For one example of a supernatural work of grace being associated with an artwork, read about the Black Madonna of Czestochowa. There are many more examples of such occurrences, they may just not fit in with typical Protestant theology. A picture of Mary or a Saint releasing a miracle, well I would just have assumed it was demonic to lead the world into idolatry of the art object and away from true Protestant theology. One has to deal with the anti-Catholic mindset to see with clarity the beauty of grace working through art, or else one will overlook these historic occurrences as demonic and only look to the modern occurrences of miracles associated with art created by Protestants that fit Protestant theology, and like I was, will be left thinking this is a new phenomenon yet to be explored.

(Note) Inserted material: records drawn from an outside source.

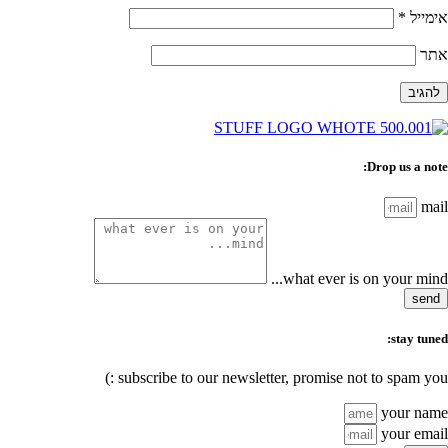
אימייל
*
אתר
Drop us a note:
mail
what ever is on your mind...
send
stay tuned:
subscribe to our newsletter, promise not to spam you :)
your name
your email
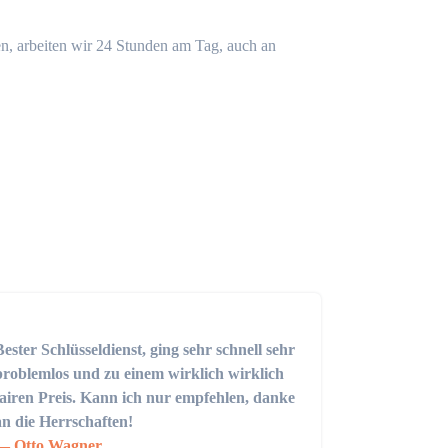
n, arbeiten wir 24 Stunden am Tag, auch an
Bester Schlüsseldienst, ging sehr schnell sehr
problemlos und zu einem wirklich wirklich
fairen Preis. Kann ich nur empfehlen, danke
an die Herrschaften!
Otto Wagner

A warning to the Charismatic artists, or Prophetic Artists as we used to call each other. Be careful in your journey to see grace work through physical artworks because you are moving into a theology of Sacraments and Sacramentals that is very close to a Catholic understanding of matter and grace. Protestants have tended historically to view an either/or, Grace vs. Matter conflict, and Catholics a Grace and Matter relationship of Grace perfecting matter. Pentecostals may believe that the Holy Spirit may work through anointing oil or a handkerchief that has been prayed over, but has to stretch their minds to believe in God working through a man made art object.
I look forward to exploring this topic more in depth and studying miracles associated with and around art objects.
What are stories of God supernaturally working through art that you have heard of?